Ziemia chrzanowska
Wspominamy dziś ofiary zbrodni katyńskiej, także z ziemi chrzanowskiej
Wiosną 1940 roku sowieci zamordowali prawie 22 tysiące Polaków. W niewoli zginęli żołnierze zawodowi, rezerwiści i policjanci. W tym gronie znaleźli się m.in. nauczyciele Roman Dniestrzański (uczył w gimnazjum w Chrzanowie), Leon Morawiec z Trzebini, Józef Rejdych i Zygmunt Jan Janikowski. Na liście ofiar jest też weterynarz Emilian Wyzina z Krzeszowic, absolwent chrzanowskiego gimnazjum.
Życie stracili także rezerwiści, którzy w cywilu byli urzędnikami. W tym gronie byli Alojzy Cekiera, Jan Łysakowski rodem z Myślachowic, Władysław Sokołowski, kustosz muzealny Teofil Luzar oraz Marian Pająk z Sierszy (w tamtejszej kopalni był księgowym). Inny katyńczyk Emil Stach był technikiem mechanikiem pracującym w Fabloku.
Największą grupę ofiar stanowili policjanci i żołnierze zawodowi (m.in. Jan Oczkowski, Teofil Łaciak, Stanisław Piotrowski, Jan Filipek, Roman Janas i Franciszek Piekarski).
W parku naprzeciwko siedziby Muzeum w Chrzanowie znajduje się tablica poświęcona pamięci polskich oficerów, zamordowanych w lasach katyńskich. Została odsłonięta 7 kwietnia 2010 roku. Zasadzono tam także dęby katyńskie, które upamiętniły Jana Oczkowskiego, Franciszka Piekarskiego, Emila Stacha i Felicjana Stradę.

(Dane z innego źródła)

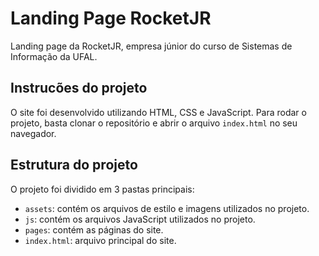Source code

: # Landing Page RocketJR
Landing page da RocketJR, empresa júnior do curso de Sistemas de Informação da UFAL.

## Instrucões do projeto
O site foi desenvolvido utilizando HTML, CSS e JavaScript. Para rodar o projeto, basta clonar o repositório e abrir o arquivo `index.html` no seu navegador.

## Estrutura do projeto
O projeto foi dividido em 3 pastas principais:
- `assets`: contém os arquivos de estilo e imagens utilizados no projeto.
- `js`: contém os arquivos JavaScript utilizados no projeto.
- `pages`: contém as páginas do site.
- `index.html`: arquivo principal do site.
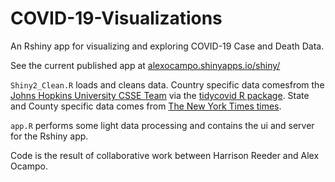 # COVID-19-Visualizations
An Rshiny app for visualizing and exploring COVID-19 Case and Death Data.

See the current published app at [alexocampo.shinyapps.io/shiny/](alexocampo.shinyapps.io/shiny/)

`Shiny2_Clean.R` loads and cleans data. Country specific data comesfrom the [Johns Hopkins University CSSE Team](https://github.com/CSSEGISandData/COVID-19) via the [tidycovid R package](https://github.com/joachim-gassen/tidycovid19). State and County specific data comes from [The New York Times times](https://github.com/nytimes/covid-19-data).

`app.R` performs some light data processing and contains the ui and server for the Rshiny app.

Code is the result of collaborative work between Harrison Reeder and Alex Ocampo.




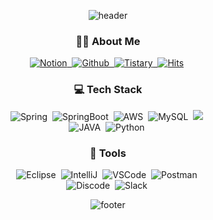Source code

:<div align="center">
  
![header](https://capsule-render.vercel.app/api?type=waving&color=gradient&customColorList=15&height=200&section=header&text=Seo%20Young%20Yoon%20✨&fontSize=65)

  ### 👩‍💻 **About Me** 
  <a href="https://seoyoung0307.notion.site/Portfolio-f6bd32719ff9425ab42b743abe50b3d6?pvs=4"><img alt="Notion" src="https://img.shields.io/badge/Notion-000000?style=flat-square&logo=Notion&logoColor=white"/>&nbsp;
  <a href="https://github.com/seoyoung7623"><img alt="Github" src="https://img.shields.io/badge/GitHub-181717?style=flat-square&logo=GitHub&logoColor=white"/>&nbsp;
  <a href="https://sy-cs-story.tistory.com"><img alt="Tistary" src="https://img.shields.io/badge/Tistory-000000?style=flat-square&logo=tistory&logoColor=white"/>&nbsp;
  [![Hits](https://hits.seeyoufarm.com/api/count/incr/badge.svg?url=https%3A%2F%2Fgithub.com%2Fseoyoung7623%2Fhit-counter&count_bg=%23000000&title_bg=%23FF7E7E&icon=&icon_color=%238C8C8C&title=hits&edge_flat=false)](https://hits.seeyoufarm.com)&nbsp;

  ### 💻 **Tech Stack** 
  <img alt="Spring" src="https://img.shields.io/badge/Spring-6DB33F?style=flat-square&logo=Spring&logoColor=white"/>&nbsp;
  <img alt="SpringBoot" src="https://img.shields.io/badge/SpringBoot-6DB33F?style=flat-square&logo=SpringBoot&logoColor=white"/>&nbsp;
  <img alt="AWS" src="https://img.shields.io/badge/AWS-232F3E?style=flat-square&logo=amazonaws&logoColor=white"/>&nbsp;
  <img alt="MySQL" src="https://img.shields.io/badge/MySQL-4479A1?style=flat-square&logo=MySQL&logoColor=white"/>&nbsp;
  <img src="https://img.shields.io/badge/React-61DAFB?style=flat-square&logo=React&logoColor=white">&nbsp;</br>
  <img alt="JAVA" src="https://img.shields.io/badge/Java-2C2255?style=flat-square&logo=Java&logoColor=white"/>&nbsp;
  <img alt="Python" src="https://img.shields.io/badge/Python-3776AB?style=flat-square&logo=Python&logoColor=white"/>&nbsp;

  ### 🔧 **Tools** 
  <img alt="Eclipse" src="https://img.shields.io/badge/Eclipse_IDE-2C2255?style=flat-square&logo=Eclipse&logoColor=white"/>&nbsp;
  <img alt="IntelliJ" src="https://img.shields.io/badge/IntelliJ_IDEA-000000?style=flat-square&logo=IntelliJ&logoColor=white"/>&nbsp;
  <img alt="VSCode" src="https://img.shields.io/badge/Visual_Studio_Code-007ACC?style=flat-square&logo=VSCode&logoColor=white"/>&nbsp;
  <img alt="Postman" src="https://img.shields.io/badge/Postman-FF6C37?style=flat-square&logo=Postman&logoColor=white"/>&nbsp;</br>
  <img alt="Discode" src="https://img.shields.io/badge/Discord-5865F2?style=flat-square&logo=Discord&logoColor=white"/>&nbsp;
  <img alt="Slack" src="https://img.shields.io/badge/Slack-4A154B?style=flat-square&logo=Slack&logoColor=white"/>&nbsp;


![footer](https://capsule-render.vercel.app/api?type=waving&color=gradient&customColorList=15&height=100&section=footer&fontSize=50) 
</div>



<!-- 
![seoyoung7623's github stats](https://github-readme-stats.vercel.app/api?username=seoyoung7623&show_icons=true)

[![seoyoung7623's github stats](https://github-readme-stats.vercel.app/api/top-langs/?username=seoyoung7623&show_icons=true&hide_border=true&title_color=004386&icon_color=004386&layout=compact)](https://github.com/seoyoung7623)

|  <img align="center" src="https://github-readme-stats-livid-pi.vercel.app/api/?username=seoyoung7623&show_icons=true&include_all_commits=true&theme=buefy&hide_border=true" alt="seoyoung's github stats" /></a> | <img align="center" src="https://github-readme-stats-livid-pi.vercel.app/api/top-langs/?username=seoyoung7623&layout=compact&theme=buefy&hide_border=true" /></a> |
| ------------- | ------------- |
-->


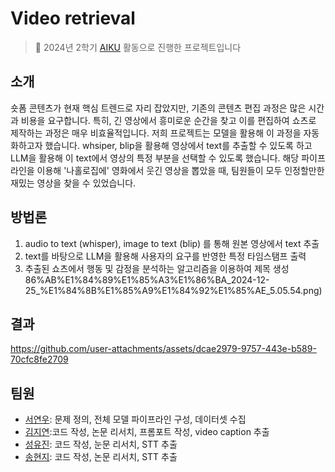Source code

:# Video retrieval

> 📢 2024년 2학기 [AIKU](https://github.com/AIKU-Official) 활동으로 진행한 프로젝트입니다

## 소개

숏폼 콘텐츠가 현재 핵심 트렌드로 자리 잡았지만, 기존의 콘텐츠 편집 과정은 많은 시간과 비용을 요구합니다. 특히, 긴 영상에서 흥미로운 순간을 찾고 이를 편집하여 쇼츠로 제작하는 과정은 매우 비효율적입니다. 저희 프로젝트는 모델을 활용해 이 과정을 자동화하고자 했습니다. whsiper, blip을 활용해 영상에서 text를 추출할 수 있도록 하고 LLM을 활용해 이 text에서 영상의 특정 부분을 선택할 수 있도록 했습니다. 해당 파이프라인을 이용해 '나홀로집에' 영화에서 웃긴 영상을 뽑았을 때, 팀원들이 모두 인정할만한 재밌는 영상을 찾을 수 있었습니다.

## 방법론
1. audio to text (whisper), image to text (blip) 를 통해 원본 영상에서 text 추출
2. text를 바탕으로 LLM을 활용해 사용자의 요구를 반영한 특정 타임스탬프 출력
3. 추출된 쇼츠에서 행동 및 감정을 분석하는 알고리즘을 이용하여 제목 생성
86%AB%E1%84%89%E1%85%A3%E1%86%BA_2024-12-25_%E1%84%8B%E1%85%A9%E1%84%92%E1%85%AE_5.05.54.png)

## 결과

https://github.com/user-attachments/assets/dcae2979-9757-443e-b589-70cfc8fe2709


## 팀원

- [서연우](https://github.com/readygetset): 문제 정의, 전체 모델 파이프라인 구성, 데이터셋 수집
- [김지연](https://github.com/delaykimm):코드 작성, 논문 리서치, 프롬포트 작성, video caption 추출
- [성유진](https://github.com/dinyudin203): 코드 작성, 눈문 리서치, STT 추출
- [송현지](https://github.com/kelly062001): 코드 작성, 논문 리서치, STT 추출

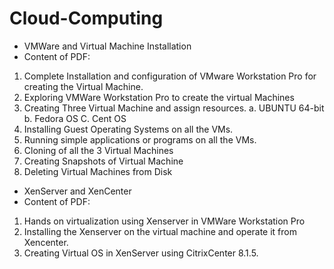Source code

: # Cloud-Computing

- VMWare and Virtual Machine Installation 
- Content of PDF:

1. Complete Installation and configuration of VMware Workstation Pro for creating the Virtual Machine.
2. Exploring VMWare Workstation Pro to create the virtual Machines
3. Creating Three Virtual Machine and assign resources.
   a. UBUNTU 64-bit
   b. Fedora OS 
   C. Cent OS
5. Installing Guest Operating Systems on all the VMs.
6. Running simple applications or programs on all the VMs.
7. Cloning of all the 3 Virtual Machines
8. Creating Snapshots of Virtual Machine
9. Deleting Virtual Machines from Disk

- XenServer and XenCenter
- Content of PDF:

1. Hands on virtualization using Xenserver in VMWare Workstation Pro 
2. Installing the Xenserver on the virtual machine and operate it from Xencenter.
3. Creating Virtual OS in XenServer using CitrixCenter 8.1.5. 
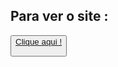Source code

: ## Para ver o site :

<button><a href="https://marhff.github.io/Firstsite/index.html">Clique aqui ! </a>

</button> 

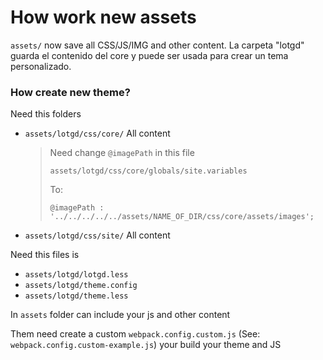 # How work new assets

`assets/` now save all CSS/JS/IMG and other content.
La carpeta "lotgd" guarda el contenido del core y puede ser usada para crear un tema personalizado.

### How create new theme?

Need this folders
-   `assets/lotgd/css/core/` All content
    > Need change `@imagePath` in this file
    >
    > `assets/lotgd/css/core/globals/site.variables`
    >
    > To:
    >
    > `@imagePath : '../../../../../assets/NAME_OF_DIR/css/core/assets/images';`

-   `assets/lotgd/css/site/` All content

Need this files is
-   `assets/lotgd/lotgd.less`
-   `assets/lotgd/theme.config`
-   `assets/lotgd/theme.less`

In `assets` folder can include your js and other content

Them need create a custom `webpack.config.custom.js` (See: `webpack.config.custom-example.js`) your build your theme and JS
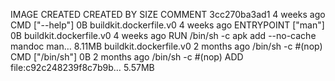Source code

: IMAGE CREATED CREATED BY SIZE COMMENT
3cc270ba3ad1 4 weeks ago CMD ["--help"] 0B buildkit.dockerfile.v0
<missing> 4 weeks ago ENTRYPOINT ["man"] 0B buildkit.dockerfile.v0
<missing> 4 weeks ago RUN /bin/sh -c apk add --no-cache mandoc man… 8.11MB buildkit.dockerfile.v0
<missing> 2 months ago /bin/sh -c #(nop) CMD ["/bin/sh"] 0B
<missing> 2 months ago /bin/sh -c #(nop) ADD file:c92c248239f8c7b9b… 5.57MB
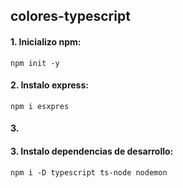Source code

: ## colores-typescript

#### 1. Inicializo npm:

`npm init -y`

#### 2. Instalo express:

`npm i esxpres`

#### 3. 

#### 3. Instalo dependencias de desarrollo:

`npm i -D typescript ts-node nodemon`
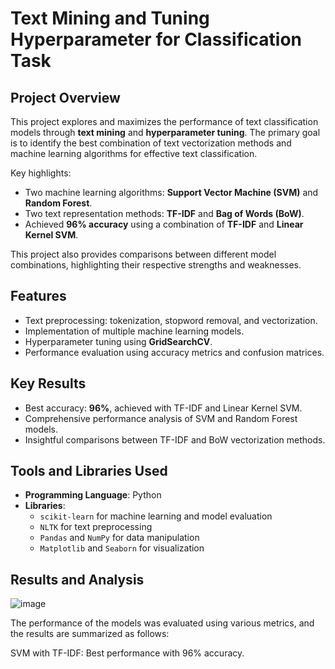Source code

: # Text Mining and Tuning Hyperparameter for Classification Task


## Project Overview
This project explores and maximizes the performance of text classification models through **text mining** and **hyperparameter tuning**. The primary goal is to identify the best combination of text vectorization methods and machine learning algorithms for effective text classification.
 
Key highlights:
- Two machine learning algorithms: **Support Vector Machine (SVM)** and **Random Forest**.
- Two text representation methods: **TF-IDF** and **Bag of Words (BoW)**.
- Achieved **96% accuracy** using a combination of **TF-IDF** and **Linear Kernel SVM**.

This project also provides comparisons between different model combinations, highlighting their respective strengths and weaknesses.

## Features
- Text preprocessing: tokenization, stopword removal, and vectorization.
- Implementation of multiple machine learning models.
- Hyperparameter tuning using **GridSearchCV**.
- Performance evaluation using accuracy metrics and confusion matrices.

## Key Results
- Best accuracy: **96%**, achieved with TF-IDF and Linear Kernel SVM.
- Comprehensive performance analysis of SVM and Random Forest models.
- Insightful comparisons between TF-IDF and BoW vectorization methods.

## Tools and Libraries Used
- **Programming Language**: Python
- **Libraries**:
  - `scikit-learn` for machine learning and model evaluation
  - `NLTK` for text preprocessing
  - `Pandas` and `NumPy` for data manipulation
  - `Matplotlib` and `Seaborn` for visualization

## Results and Analysis
![image](https://github.com/user-attachments/assets/f098d7e5-34f5-4055-b940-5a1f22b245a1)


The performance of the models was evaluated using various metrics, and the results are summarized as follows:

SVM with TF-IDF: Best performance with 96% accuracy.
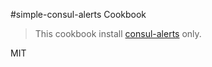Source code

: #simple-consul-alerts Cookbook
>This cookbook install [consul-alerts](https://github.com/AcalephStorage/consul-alerts) only.


MIT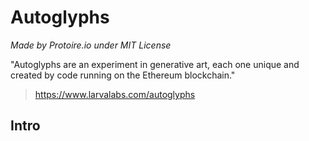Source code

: # Autoglyphs
_Made by Protoire.io under MIT License_

"Autoglyphs are an experiment in generative art, each one unique and created by code running on the Ethereum blockchain."
 > https://www.larvalabs.com/autoglyphs

## Intro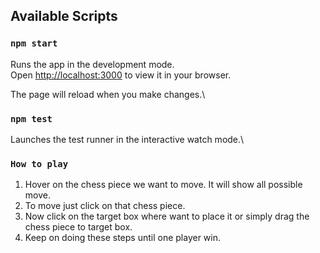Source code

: ## Available Scripts

### `npm start`

Runs the app in the development mode.\
Open [http://localhost:3000](http://localhost:3000) to view it in your browser.

The page will reload when you make changes.\

### `npm test`

Launches the test runner in the interactive watch mode.\

### `How to play`
1. Hover on the chess piece we want to move. It will show all possible move.
2. To move just click on that chess piece. 
3. Now click on the target box where want to place it or simply drag the chess piece to target box.
4. Keep on doing these steps until one player win.

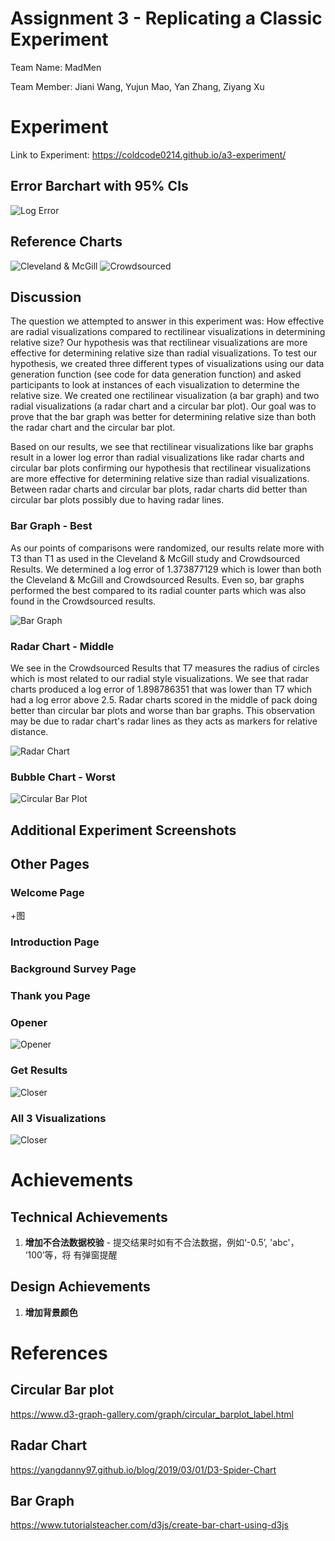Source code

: Assignment 3 - Replicating a Classic Experiment  
===

Team Name: MadMen

Team Member: Jiani Wang, Yujun Mao, Yan Zhang, Ziyang Xu

Experiment
===
Link to Experiment: https://coldcode0214.github.io/a3-experiment/

## Error Barchart with 95% CIs
![Log Error](img/logError.png)

## Reference Charts
![Cleveland & McGill](img/Cleveland&McGill.png)
![Crowdsourced](img/Crowdsourced.png)

## Discussion
The question we attempted to answer in this experiment was: How effective are radial visualizations compared to rectilinear visualizations in determining relative size? Our hypothesis was that rectilinear visualizations are more effective for determining relative size than radial visualizations. To test our hypothesis, we created three different types of visualizations using our data generation function (see code for data generation function) and asked participants to look at instances of each visualization to determine the relative size. We created one rectilinear visualization (a bar graph) and two radial visualizations (a radar chart and a circular bar plot). Our goal was to prove that the bar graph was better for determining relative size than both the radar chart and the circular bar plot.

Based on our results, we see that rectilinear visualizations like bar graphs result in a lower log error than radial visualizations like radar charts and circular bar plots confirming our hypothesis that rectilinear visualizations are more effective for determining relative size than radial visualizations. Between radar charts and circular bar plots, radar charts did better than circular bar plots possibly due to having radar lines.

### Bar Graph - Best
As our points of comparisons were randomized, our results relate more with T3 than T1 as used in the Cleveland & McGill study and Crowdsourced Results. We determined a log error of 1.373877129 which is lower than both the Cleveland & McGill and Crowdsourced Results. Even so, bar graphs performed the best compared to its radial counter parts which was also found in the Crowdsourced results.

![Bar Graph](img/screencap3.PNG)

### Radar Chart - Middle
We see in the Crowdsourced Results that T7 measures the radius of circles which is most related to our radial style visualizations. We see that radar charts produced a log error of 1.898786351 that was lower than T7 which had a log error above 2.5. Radar charts scored in the middle of pack doing better than circular bar plots and worse than bar graphs. This observation may be due to radar chart's radar lines as they acts as markers for relative distance.

![Radar Chart](img/screencap4.PNG)

### Bubble Chart - Worst


![Circular Bar Plot](img/screencap5.PNG)

## Additional Experiment Screenshots
## Other Pages

### Welcome Page
+图

### Introduction Page

### Background Survey Page

### Thank you Page

### Opener
![Opener](img/opener.png)
### Get Results
![Closer](img/closer.png)
### All 3 Visualizations
![Closer](img/screencapcombined.png)


Achievements
===
## Technical Achievements
1. **增加不合法数据校验** - 提交结果时如有不合法数据，例如‘-0.5’, 'abc'， ‘100’等，将  有弹窗提醒


## Design Achievements
1. **增加背景颜色**

References
===

## Circular Bar plot
https://www.d3-graph-gallery.com/graph/circular_barplot_label.html

## Radar Chart
https://yangdanny97.github.io/blog/2019/03/01/D3-Spider-Chart

## Bar Graph
https://www.tutorialsteacher.com/d3js/create-bar-chart-using-d3js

Trzy dęby zostały posadzone w Trzebini. Upamiętniają Jana Lasotę, Mariana Pająka i Eugeniusza Raszka.
Komentarze
1 komentarz
Autorytarni komuniści nie chcieli dopuścić do ujawnienia prawdy o zbrodni katyńskiej i zabraniali stawiania pomników, ujawniających tą zbrodnię, ale podobno komunizm w Polsce skończył się w 1989 r. to dlaczego pomnik katyński stanął w Chrzanowie dopiero w 2010 r.? Czyli z tego wynika, że do 2010 r. Chrzanowem rządzili komuniści, którzy mieli swoje pomniki takie jak w parku w Kościelcu czy w lesie koło Libiąża. Ale władzę autorytarną mamy jeszcze w Warszawie, która blokowała powstanie pomnika smoleńskiego i blokuje powstanie ulicy Prezydenta Lecha Kaczyńskiego.